Later that night the main act appeared on stage to a rousing, hootin’-and-hollerin’-style reception from the near-sellout crowd fit to raise a barn or a 50 story skyscraper. And from there they kept raising that barn higher.
It was a romping, frenetic good time, led by the smartly-dressed trio of guitarist, guitarist, and stand up bassist, and assisted by an agreeable crowd hungry for some danceable, playful music to sing and roll along with. And quite the diverse crowd it was too with people of all shapes and sizes, tattoo/piercing preferences, and walks of life. Among the fray was also a contingent of hip, enterprising parents standing near me who’d brought their kids along to see their first live show. “Sure beats my first concert– Duran, Duran,” remarked one of the dads. As debatable as the family-friendly quotient of this concert experience was, the kids appeared to take it all in with wide-eyed wonderment (even if by “wide-eyed wonderment” I simply mean dumbfounded).

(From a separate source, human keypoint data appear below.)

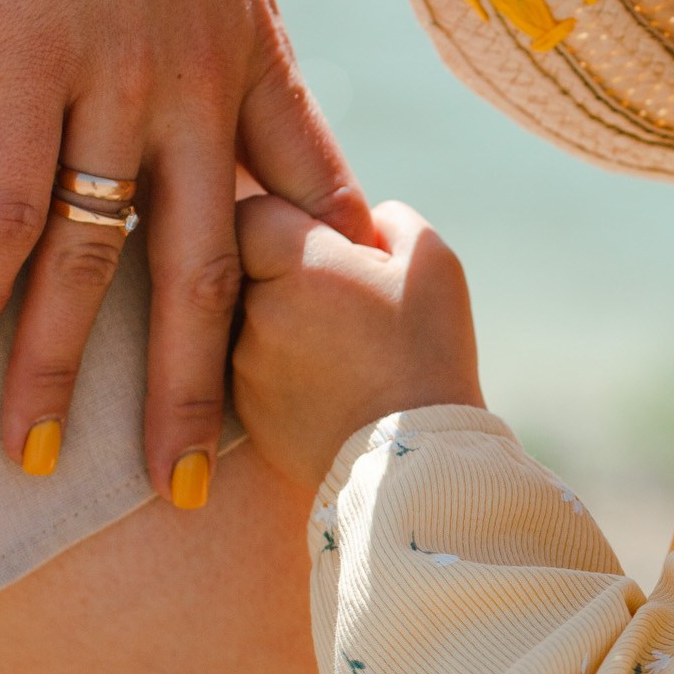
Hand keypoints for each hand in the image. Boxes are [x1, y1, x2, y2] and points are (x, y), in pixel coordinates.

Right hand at [0, 0, 378, 497]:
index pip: (295, 202)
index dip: (304, 292)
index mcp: (252, 62)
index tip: (319, 367)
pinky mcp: (29, 69)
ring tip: (36, 453)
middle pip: (207, 273)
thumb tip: (269, 76)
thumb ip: (252, 29)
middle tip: (185, 483)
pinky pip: (13, 205)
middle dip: (193, 389)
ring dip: (62, 366)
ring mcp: (118, 87)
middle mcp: (200, 93)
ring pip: (102, 262)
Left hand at [233, 197, 485, 493]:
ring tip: (340, 348)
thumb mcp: (432, 262)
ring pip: (242, 319)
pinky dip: (278, 368)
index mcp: (296, 261)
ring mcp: (242, 363)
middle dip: (279, 273)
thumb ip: (389, 218)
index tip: (321, 244)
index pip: (254, 211)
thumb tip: (363, 218)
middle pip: (242, 265)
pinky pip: (249, 368)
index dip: (286, 222)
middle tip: (333, 296)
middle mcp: (253, 308)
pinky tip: (328, 382)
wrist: (416, 462)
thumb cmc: (429, 355)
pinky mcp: (243, 410)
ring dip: (278, 321)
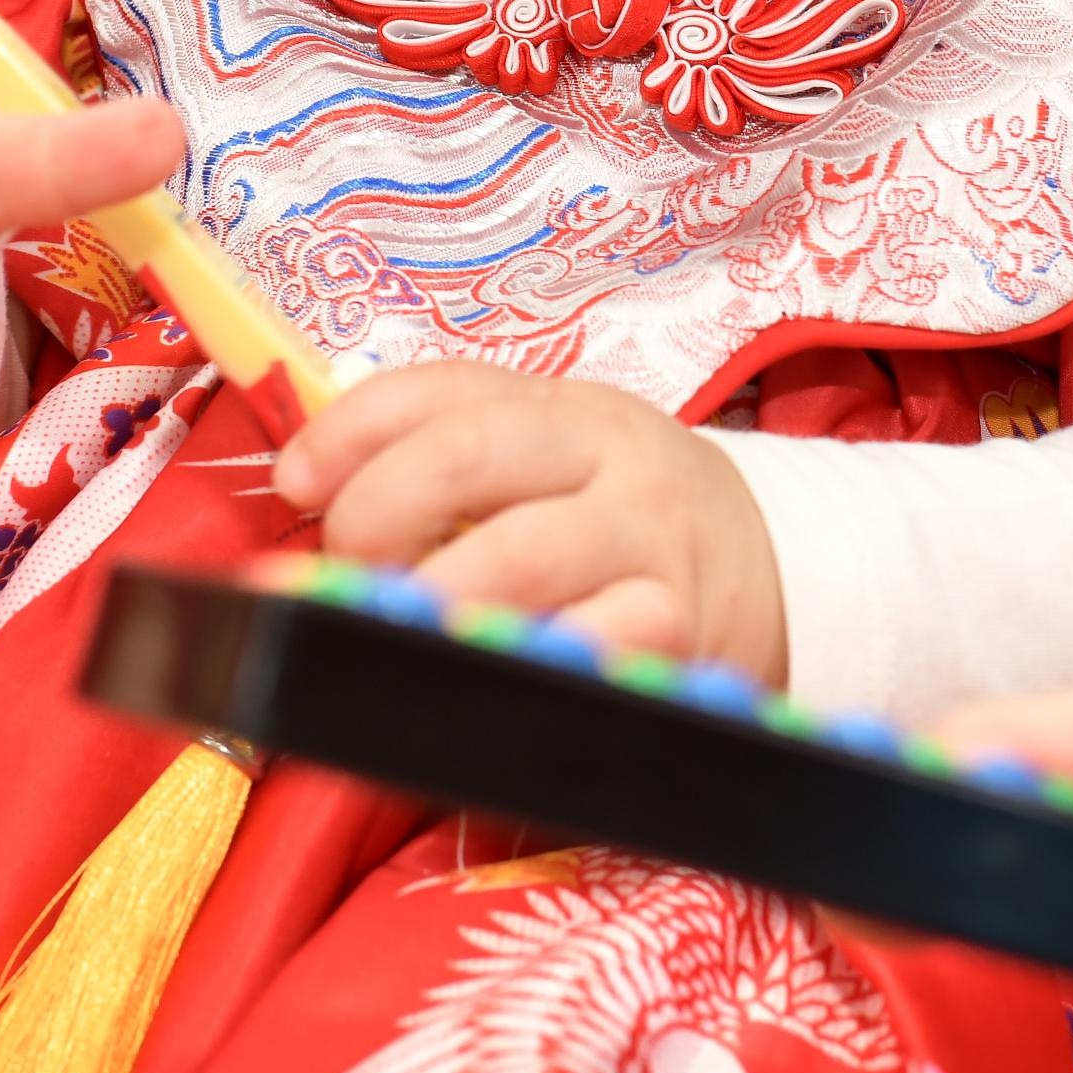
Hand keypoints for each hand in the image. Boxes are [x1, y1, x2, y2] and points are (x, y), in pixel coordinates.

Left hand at [275, 364, 788, 680]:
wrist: (777, 571)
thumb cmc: (620, 522)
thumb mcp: (551, 462)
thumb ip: (447, 464)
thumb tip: (307, 493)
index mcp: (564, 407)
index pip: (444, 389)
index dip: (351, 429)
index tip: (295, 482)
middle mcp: (611, 458)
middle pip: (464, 455)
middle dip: (375, 515)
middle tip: (350, 576)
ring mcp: (649, 546)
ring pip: (515, 558)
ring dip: (427, 603)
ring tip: (401, 637)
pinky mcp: (675, 635)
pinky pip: (582, 649)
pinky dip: (512, 668)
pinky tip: (478, 683)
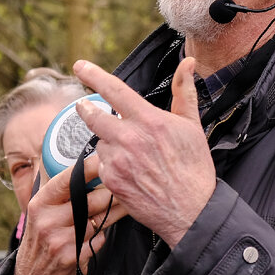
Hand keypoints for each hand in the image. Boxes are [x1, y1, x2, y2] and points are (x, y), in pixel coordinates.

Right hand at [11, 157, 123, 274]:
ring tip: (126, 202)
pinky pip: (100, 240)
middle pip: (90, 200)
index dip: (89, 168)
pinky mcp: (74, 258)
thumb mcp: (40, 213)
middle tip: (127, 183)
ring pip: (99, 220)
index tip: (106, 158)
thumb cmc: (41, 240)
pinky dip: (103, 235)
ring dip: (115, 212)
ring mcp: (61, 241)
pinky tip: (101, 233)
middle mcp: (48, 221)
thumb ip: (57, 191)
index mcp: (40, 204)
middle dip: (111, 192)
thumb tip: (82, 162)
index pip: (67, 180)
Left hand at [73, 56, 214, 248]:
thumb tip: (188, 63)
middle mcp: (129, 138)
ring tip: (129, 153)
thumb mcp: (192, 126)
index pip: (114, 90)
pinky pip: (101, 165)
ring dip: (107, 143)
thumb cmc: (195, 168)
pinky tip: (129, 172)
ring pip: (99, 142)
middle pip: (93, 115)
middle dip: (86, 108)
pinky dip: (110, 165)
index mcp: (149, 120)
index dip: (93, 75)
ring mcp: (118, 161)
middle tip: (84, 106)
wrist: (192, 211)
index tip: (79, 65)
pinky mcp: (112, 181)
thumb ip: (185, 92)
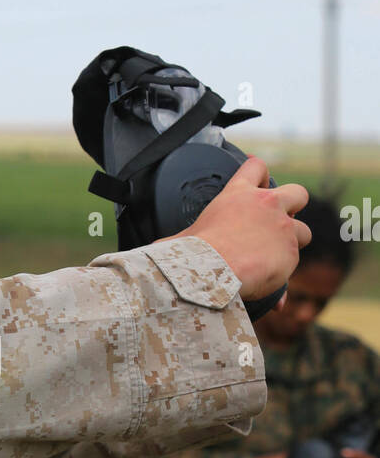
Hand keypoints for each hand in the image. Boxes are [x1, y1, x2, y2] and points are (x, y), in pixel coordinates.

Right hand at [175, 157, 310, 300]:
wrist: (210, 272)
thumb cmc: (191, 253)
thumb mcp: (182, 237)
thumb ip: (178, 239)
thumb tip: (154, 251)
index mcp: (238, 195)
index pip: (256, 167)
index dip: (260, 173)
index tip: (259, 182)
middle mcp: (267, 205)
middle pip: (297, 193)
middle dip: (294, 206)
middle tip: (279, 222)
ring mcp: (283, 228)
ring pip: (304, 231)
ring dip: (293, 244)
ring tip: (275, 260)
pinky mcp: (291, 253)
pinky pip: (293, 266)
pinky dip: (283, 277)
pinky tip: (272, 290)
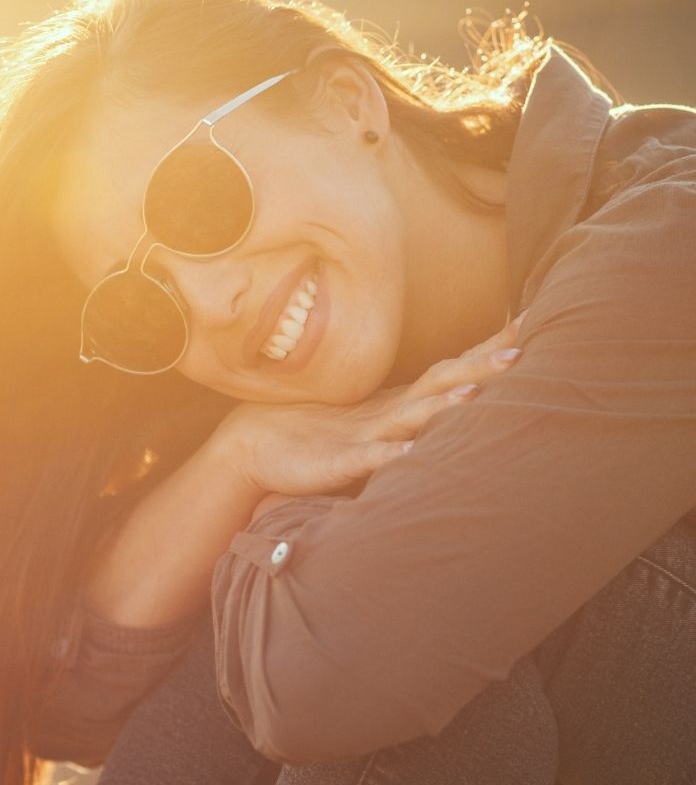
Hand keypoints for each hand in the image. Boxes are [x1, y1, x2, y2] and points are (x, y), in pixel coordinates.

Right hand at [219, 314, 525, 501]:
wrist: (254, 446)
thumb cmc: (318, 436)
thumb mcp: (373, 425)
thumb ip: (410, 415)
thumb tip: (457, 404)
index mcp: (398, 402)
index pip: (451, 368)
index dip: (488, 347)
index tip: (530, 322)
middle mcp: (387, 411)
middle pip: (440, 383)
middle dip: (480, 368)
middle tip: (521, 350)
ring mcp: (364, 434)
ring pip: (409, 417)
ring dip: (442, 407)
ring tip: (473, 397)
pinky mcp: (339, 462)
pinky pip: (368, 460)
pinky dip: (392, 456)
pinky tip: (411, 456)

DM3’s joyful and bombastic mix of bluegrass, punk, and rockabilly sensitivities was infectious and the crowd was undeniably stricken. Their harmonies were calculated and fierce, their melody lines and breakdowns were clear and well-executed, and there was absolutely no doubt that they were having as good a time as we were. Guitarists Pete Bernhard and Cooper McBean often traded smiles, whoops, and yodels with each other and with upright bassist Lucia Turino who was herself a one-woman dance party–twisting, stomping, and moving with the best of them– all the while holding down the breakneck rhythms and beats (McBean also proved himself a whiz on the banjo and tenor banjo as well, complete with Guthrerian homage on its head that read “This Machine Annoys Fascists”).
Although they’d put out their third studio album earlier this fall, their set offered stories and sounds from all of their albums and EPs, and each song it seemed was given new life. They even threw a few covers in for good measure (their arrangement of Elvis Costello’s hit “Lip Service” was definitely a highlight of the night).
It was the sort of concert where by the end of the night the temperature inside was easily 30 degrees hotter than the city outside. It was a concert where strangers are made old friends in a matter of minutes by the nature of shared experiences, and by the end of the night there was no doubt we had just shared in something particularly special.